Qui eût cru qu’en préparant une randonnée pour un petit groupe nous allions plonger dans des histoires de pain de seigle, de croyances démoniaques et d’extermination? Et tout cela le long d’un doux parcours entre Erschmatt et Loèche, dans le parc régional naturel de Finges.
Sur cet itinéraire longeant le coteau sud de la vallée du Rhône, tout commence au vieux village d’Erschmatt. Ici, les habitations en mélèze aux petites ouvertures, les raccards montés sur pilotis et les granges remontent au XVIIe siècle et témoignent d’un Valais rural. Les champs en terrasse qui surplombent le village, le moulin et le four banal rappellent qu’ici, les gens se nourrissaient de ce que la terre leur donnait. Le seigle, céréale particulièrement résistante au froid et à la sécheresse, s’y épanouissait bien, permettant aux familles de cuire, deux fois l’an, leurs rations de pain.

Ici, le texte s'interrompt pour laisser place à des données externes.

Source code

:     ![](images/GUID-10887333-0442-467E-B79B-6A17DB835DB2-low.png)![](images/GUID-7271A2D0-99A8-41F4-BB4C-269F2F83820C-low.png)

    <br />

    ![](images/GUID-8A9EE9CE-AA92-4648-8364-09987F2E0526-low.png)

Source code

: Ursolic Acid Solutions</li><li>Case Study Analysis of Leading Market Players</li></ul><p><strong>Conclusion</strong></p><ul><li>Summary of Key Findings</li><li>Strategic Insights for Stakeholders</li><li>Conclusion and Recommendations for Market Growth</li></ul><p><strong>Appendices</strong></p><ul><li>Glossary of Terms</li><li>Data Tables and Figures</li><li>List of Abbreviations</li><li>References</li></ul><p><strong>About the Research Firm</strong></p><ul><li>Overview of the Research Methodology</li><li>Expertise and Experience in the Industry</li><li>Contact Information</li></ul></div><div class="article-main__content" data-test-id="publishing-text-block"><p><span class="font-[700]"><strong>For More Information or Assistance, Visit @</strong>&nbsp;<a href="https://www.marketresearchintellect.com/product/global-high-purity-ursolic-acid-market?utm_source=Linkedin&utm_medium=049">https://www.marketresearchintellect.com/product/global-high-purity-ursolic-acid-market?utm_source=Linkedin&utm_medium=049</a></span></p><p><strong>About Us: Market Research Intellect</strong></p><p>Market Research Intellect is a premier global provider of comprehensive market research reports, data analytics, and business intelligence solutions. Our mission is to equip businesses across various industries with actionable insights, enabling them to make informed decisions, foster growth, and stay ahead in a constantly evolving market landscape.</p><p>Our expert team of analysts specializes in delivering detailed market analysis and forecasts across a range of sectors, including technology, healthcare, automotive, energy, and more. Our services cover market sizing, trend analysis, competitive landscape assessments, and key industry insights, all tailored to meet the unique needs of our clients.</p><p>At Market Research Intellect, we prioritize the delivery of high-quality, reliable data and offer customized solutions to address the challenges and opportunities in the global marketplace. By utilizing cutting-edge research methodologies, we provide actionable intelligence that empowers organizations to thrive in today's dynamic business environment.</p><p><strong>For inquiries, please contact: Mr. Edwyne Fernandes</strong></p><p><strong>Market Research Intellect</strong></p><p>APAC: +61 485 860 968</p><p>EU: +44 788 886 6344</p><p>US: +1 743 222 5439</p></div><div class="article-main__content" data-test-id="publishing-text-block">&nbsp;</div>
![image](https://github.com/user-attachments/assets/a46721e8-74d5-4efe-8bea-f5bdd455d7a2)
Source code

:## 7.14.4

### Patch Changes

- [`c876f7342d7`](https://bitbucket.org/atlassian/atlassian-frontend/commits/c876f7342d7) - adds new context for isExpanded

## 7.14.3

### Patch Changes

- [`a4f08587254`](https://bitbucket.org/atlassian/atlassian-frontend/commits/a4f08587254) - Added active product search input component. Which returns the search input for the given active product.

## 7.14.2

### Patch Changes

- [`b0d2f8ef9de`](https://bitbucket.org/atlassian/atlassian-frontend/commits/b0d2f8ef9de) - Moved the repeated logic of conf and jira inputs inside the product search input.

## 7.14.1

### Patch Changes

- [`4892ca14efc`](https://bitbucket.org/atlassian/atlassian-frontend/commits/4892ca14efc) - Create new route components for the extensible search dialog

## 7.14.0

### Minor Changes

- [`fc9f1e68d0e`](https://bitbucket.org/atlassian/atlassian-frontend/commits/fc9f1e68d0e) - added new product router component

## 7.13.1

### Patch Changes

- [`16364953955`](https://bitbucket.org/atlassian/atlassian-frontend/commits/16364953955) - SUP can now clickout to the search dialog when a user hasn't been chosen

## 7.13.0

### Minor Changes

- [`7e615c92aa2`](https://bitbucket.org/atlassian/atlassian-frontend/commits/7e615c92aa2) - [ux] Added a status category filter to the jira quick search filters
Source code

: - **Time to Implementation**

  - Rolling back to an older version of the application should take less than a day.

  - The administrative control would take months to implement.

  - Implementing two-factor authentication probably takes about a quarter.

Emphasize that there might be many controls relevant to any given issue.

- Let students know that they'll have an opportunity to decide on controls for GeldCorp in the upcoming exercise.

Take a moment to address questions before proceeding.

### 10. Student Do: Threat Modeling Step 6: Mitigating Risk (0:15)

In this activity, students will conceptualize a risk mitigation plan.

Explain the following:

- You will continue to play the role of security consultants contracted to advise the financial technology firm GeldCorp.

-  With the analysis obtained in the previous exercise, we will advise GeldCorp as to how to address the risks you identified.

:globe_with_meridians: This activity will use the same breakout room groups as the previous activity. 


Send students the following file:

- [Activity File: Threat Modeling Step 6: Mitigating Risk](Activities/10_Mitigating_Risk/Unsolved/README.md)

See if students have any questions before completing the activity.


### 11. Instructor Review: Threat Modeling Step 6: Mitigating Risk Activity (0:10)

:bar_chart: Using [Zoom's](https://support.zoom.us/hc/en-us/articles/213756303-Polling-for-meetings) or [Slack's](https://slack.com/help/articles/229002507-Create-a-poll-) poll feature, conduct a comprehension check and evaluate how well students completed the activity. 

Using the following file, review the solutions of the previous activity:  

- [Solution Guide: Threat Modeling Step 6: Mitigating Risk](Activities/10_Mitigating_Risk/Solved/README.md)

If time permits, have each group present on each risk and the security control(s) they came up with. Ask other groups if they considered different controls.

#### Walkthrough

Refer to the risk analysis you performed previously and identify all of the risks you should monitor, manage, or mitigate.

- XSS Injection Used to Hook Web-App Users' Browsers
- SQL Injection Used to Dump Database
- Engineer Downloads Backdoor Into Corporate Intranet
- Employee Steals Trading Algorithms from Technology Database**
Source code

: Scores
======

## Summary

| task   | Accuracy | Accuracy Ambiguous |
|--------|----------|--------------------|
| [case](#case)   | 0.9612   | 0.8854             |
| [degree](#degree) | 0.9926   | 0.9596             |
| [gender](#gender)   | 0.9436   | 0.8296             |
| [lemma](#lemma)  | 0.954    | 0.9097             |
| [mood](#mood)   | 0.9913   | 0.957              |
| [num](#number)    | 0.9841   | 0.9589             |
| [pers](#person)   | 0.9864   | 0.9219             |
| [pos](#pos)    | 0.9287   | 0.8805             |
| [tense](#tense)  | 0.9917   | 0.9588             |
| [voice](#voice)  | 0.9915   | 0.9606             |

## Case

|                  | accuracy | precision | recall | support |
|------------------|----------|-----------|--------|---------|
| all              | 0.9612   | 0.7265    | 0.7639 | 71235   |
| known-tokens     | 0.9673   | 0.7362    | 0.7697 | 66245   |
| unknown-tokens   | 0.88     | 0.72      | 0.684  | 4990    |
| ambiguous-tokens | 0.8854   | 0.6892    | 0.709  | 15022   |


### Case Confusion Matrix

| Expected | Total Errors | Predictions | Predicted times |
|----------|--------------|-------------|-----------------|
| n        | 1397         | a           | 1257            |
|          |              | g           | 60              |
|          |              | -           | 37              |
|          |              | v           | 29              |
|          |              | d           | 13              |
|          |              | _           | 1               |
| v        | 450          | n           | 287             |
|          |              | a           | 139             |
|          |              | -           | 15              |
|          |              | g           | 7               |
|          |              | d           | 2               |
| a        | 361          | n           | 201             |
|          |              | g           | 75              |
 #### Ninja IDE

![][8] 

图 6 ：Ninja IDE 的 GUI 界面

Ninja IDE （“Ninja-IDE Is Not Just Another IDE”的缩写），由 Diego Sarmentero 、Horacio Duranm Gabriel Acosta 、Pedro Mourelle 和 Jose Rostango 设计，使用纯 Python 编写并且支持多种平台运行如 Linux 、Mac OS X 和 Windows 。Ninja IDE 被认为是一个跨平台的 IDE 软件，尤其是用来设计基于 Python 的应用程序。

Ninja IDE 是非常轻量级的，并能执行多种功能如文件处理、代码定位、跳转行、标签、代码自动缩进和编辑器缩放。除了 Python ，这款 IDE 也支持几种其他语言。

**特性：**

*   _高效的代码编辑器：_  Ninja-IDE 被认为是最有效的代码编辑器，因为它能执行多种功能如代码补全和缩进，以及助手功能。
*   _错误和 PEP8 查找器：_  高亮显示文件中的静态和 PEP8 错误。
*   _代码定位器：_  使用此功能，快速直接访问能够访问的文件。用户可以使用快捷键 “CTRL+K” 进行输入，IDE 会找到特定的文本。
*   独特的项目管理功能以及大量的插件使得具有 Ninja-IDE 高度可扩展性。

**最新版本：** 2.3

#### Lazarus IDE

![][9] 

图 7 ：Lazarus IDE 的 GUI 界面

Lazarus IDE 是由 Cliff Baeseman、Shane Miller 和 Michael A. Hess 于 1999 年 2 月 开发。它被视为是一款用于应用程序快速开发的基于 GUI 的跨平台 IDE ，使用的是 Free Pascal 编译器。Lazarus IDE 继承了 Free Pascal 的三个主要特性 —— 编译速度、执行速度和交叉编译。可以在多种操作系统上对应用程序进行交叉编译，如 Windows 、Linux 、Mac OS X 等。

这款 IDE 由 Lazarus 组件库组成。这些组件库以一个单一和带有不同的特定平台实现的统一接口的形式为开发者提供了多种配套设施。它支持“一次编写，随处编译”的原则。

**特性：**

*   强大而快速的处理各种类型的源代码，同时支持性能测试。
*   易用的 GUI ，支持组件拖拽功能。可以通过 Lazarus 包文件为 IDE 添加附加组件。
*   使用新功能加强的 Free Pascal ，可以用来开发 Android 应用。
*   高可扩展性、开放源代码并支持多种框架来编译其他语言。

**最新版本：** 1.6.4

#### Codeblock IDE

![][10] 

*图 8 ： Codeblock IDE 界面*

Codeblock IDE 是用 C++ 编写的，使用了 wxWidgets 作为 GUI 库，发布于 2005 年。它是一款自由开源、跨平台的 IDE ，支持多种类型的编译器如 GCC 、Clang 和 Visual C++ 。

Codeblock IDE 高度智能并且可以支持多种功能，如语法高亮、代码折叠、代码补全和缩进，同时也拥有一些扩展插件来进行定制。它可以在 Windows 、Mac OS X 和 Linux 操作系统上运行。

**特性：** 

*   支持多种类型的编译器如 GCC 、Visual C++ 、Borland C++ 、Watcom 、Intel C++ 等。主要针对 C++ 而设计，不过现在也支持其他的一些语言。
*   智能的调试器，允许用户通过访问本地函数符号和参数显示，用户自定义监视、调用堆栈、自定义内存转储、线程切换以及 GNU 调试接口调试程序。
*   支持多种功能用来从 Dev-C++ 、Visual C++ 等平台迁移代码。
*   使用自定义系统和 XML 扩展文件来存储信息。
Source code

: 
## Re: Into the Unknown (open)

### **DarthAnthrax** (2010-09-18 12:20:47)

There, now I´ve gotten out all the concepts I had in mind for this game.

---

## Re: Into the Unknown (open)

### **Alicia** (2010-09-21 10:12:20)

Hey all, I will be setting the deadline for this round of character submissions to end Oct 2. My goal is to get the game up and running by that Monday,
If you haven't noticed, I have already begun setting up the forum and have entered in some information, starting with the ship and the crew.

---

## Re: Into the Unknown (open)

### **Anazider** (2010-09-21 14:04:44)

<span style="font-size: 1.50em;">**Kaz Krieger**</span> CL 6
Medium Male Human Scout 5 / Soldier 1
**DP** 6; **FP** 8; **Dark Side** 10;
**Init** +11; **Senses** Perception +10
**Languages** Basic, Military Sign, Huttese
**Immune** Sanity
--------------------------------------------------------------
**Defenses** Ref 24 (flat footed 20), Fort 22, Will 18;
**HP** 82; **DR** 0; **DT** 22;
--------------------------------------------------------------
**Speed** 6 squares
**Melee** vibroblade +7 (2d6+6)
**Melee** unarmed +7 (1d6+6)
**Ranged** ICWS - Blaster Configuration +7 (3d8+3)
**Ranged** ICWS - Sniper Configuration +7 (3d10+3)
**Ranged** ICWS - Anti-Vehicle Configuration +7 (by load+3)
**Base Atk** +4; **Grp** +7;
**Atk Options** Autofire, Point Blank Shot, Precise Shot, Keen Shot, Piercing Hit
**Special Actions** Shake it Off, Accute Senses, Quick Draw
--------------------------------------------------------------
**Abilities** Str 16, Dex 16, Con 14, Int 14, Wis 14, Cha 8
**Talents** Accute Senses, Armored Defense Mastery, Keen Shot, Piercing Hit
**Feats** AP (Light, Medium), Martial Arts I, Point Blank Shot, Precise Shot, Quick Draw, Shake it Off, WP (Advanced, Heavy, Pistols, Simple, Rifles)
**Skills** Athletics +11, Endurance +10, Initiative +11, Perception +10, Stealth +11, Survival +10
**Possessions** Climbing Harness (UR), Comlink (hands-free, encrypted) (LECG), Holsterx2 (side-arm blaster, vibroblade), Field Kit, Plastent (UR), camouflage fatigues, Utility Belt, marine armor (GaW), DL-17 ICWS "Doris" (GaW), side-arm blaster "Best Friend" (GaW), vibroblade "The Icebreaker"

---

Aujourd’hui, les habitations se sont modernisées, les fenêtres élargies et les céréales sont essentiellement importées de l’étranger. Mais peu importe, à Erschmatt, la tradition est un trésor qu’il convient de chérir. Le seigle y est toujours cultivé et une fois par année, le four banal réunit locaux et visiteuses.
Plus loin sur le parcours, après avoir traversé les belles steppes rocheuses caractéristiques de ce versant sec, le pont du Diable offre un autre saut dans le temps. Cet ouvrage en pierres reliant les deux rives de la gorge de Feschel et construit en 1563 était alors l’unique voie de communication entre Loèche et les villages du coteau jusqu’au milieu du XXe siècle. A l’époque, cet arc suspendu au-dessus du vide semblait l’œuvre, aux yeux de profanes, d’un personnage démoniaque. En échange de sa construction, celui-ci prendrait la première âme qui franchirait l’ouvrage. Les habitants lancèrent donc un bouc en éclaireur et construisirent une chapelle accolée au pont pour se protéger des foudres du démon.
Juste avant de plonger sur la vieille ville de Loèche, une grande prairie sèche invite au délassement. Alors que nous nous apprêtons à mordre dans nos sandwichs, une grande masse fend l’air. A notre hauteur, le plus grand rapace des Alpes plane majestueux. Le gypaète, dans toute sa grandeur, a lui aussi été un martyr sacrifié sur l’autel des croyances. Accusé de voler des agneaux et d’arracher de jeunes enfants de leur berceau, il a été exterminé à la fin du XIXe siècle, puis réintroduit dans les années 1980 dans les Alpes.
Au final, cette paisible randonnée censée avant tout être une découverte de milieux spécifiques offre bien plus. Elle interroge sur nos liens avec le passé, nos croyances et ce qu’il convient aujourd’hui de protéger.